To the extent that structure-driven collection of linguistic data is at all possible, it uses linguistic stimuli.

Exploiting a text corpus

The most important method of this type is the exploitation of a corpus of texts produced spontaneously or at least not targeted towards the solution of a particular linguistic (i.e. cognitive-communicative) problem. This method therefore presupposes the recording of a corpus of utterances and texts which represent the various speech situations and genres which are traditional in the society.

Example sentences recorded for the purpose of illustrating the use of a lexical item, and thus typically displayed in the lexical entry of the item in question, are a rich source of grammatical data. For the purpose of extracting the grammatical constructions and formatives they contain, they have almost the status of spontaneous data, as they were not elicited with these grammatical features in mind, but show them by coincidence. If the description of the language comprises both a grammar and a dictionary, these will then share a set of examples, which may be an advantage in itself.
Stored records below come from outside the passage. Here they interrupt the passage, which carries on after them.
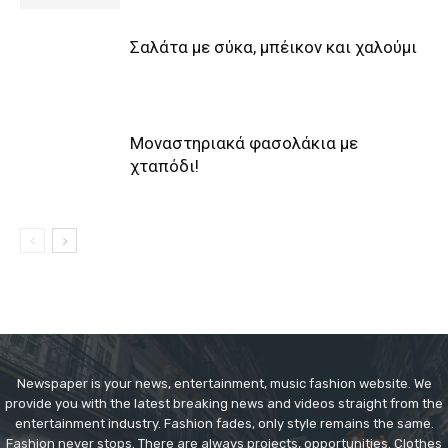
Σαλάτα με σύκα, μπέικον και χαλούμι
Μοναστηριακά φασολάκια με
χταπόδι!
Newspaper is your news, entertainment, music fashion website. We
provide you with the latest breaking news and videos straight from the
entertainment industry. Fashion fades, only style remains the same.
Fashion never stops. There are always projects, opportunities. Clothes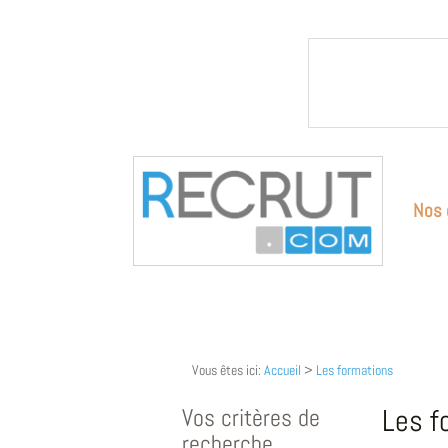
Nos 
Vous êtes ici:
Accueil
>
Les formations
Vos critères de
Les f
recherche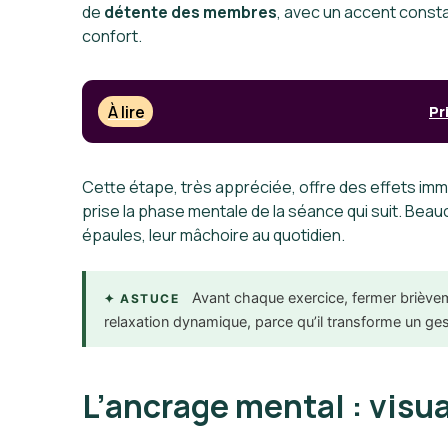
de
détente des membres
, avec un accent constan
confort.
À lire
Pr
Cette étape, très appréciée, offre des effets immédi
prise la phase mentale de la séance qui suit. Beau
épaules, leur mâchoire au quotidien.
Avant chaque exercice, fermer brièvem
✦ ASTUCE
relaxation dynamique, parce qu’il transforme un ge
L’ancrage mental : visua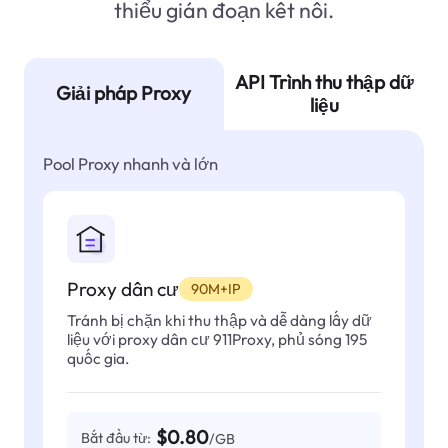
thiểu gián đoạn kết nối.
API Trình thu thập dữ
Giải pháp Proxy
liệu
Pool Proxy nhanh và lớn
Proxy dân cư
90M+IP
Tránh bị chặn khi thu thập và dễ dàng lấy dữ
liệu với proxy dân cư 911Proxy, phủ sóng 195
quốc gia.
$0.80
Bắt đầu từ:
/GB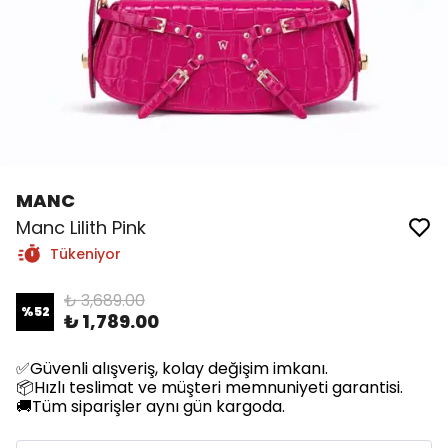
MANC
Manc Lilith Pink
Tükeniyor
₺ 3,689.00
%
52
₺ 1,789.00
✅Güvenli alışveriş, kolay değişim imkanı.
📦Hızlı teslimat ve müşteri memnuniyeti garantisi.
🚚Tüm siparişler aynı gün kargoda.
The texts are segmented, the units are identified and classified by the application of methods of substitution and permutation. Major class words are inflected through their various morphological categories in order to establish morphological paradigms, and transformations are applied to sentences in order to establish syntactic paradigms. In this way, the levels, categories, syntagmatic relations and paradigms of structural grammar are established, much as structuralist schools of the first half of the 20th century from L. Bloomfield to Ch. Hockett used to teach.

Collecting roots

If the purpose is to establish the complete inventory of the roots of a language, the following method can under certain conditions achieve it. The main condition is that the phonotactics for roots be relatively simple and regular. Assume the formula for the composition of verb roots is C1VC2. With some simplification, this is actually the case in Colonial Yucatec Maya, where the method was applied (Swadesh et al. 1970). Then one generates the full set of possible verb roots by inserting each consonant of the system in the positions of C1 and C2 and each vowel in the position of V. If the language has 20 consonants and 5 vowels, this produces 20 x 20 x 5 = 2000 possible roots. (If phonotactic constraints are taken into account, they will actually be less.) Now read out each element of the set to a native speaker and ask him what it means. Only a subset, of course, of the possible roots will be actual roots. However, under the conditions stated, the method guarantees a complete inventory of verb roots.

While the method is – always under the conditions stated – linguistically sound, it has some obvious drawbacks. Apart from the tediousness of the check, the main problem is a morphological one. The method produces bare roots. If it is an isolating language, a native speaker may recognize a root in isolation. Otherwise, the morphology of the language must be very simple and regular so the researcher may generate a standard inflected form on the basis of the invented root and check this. With more complicated morphology, the approach becomes unfeasible.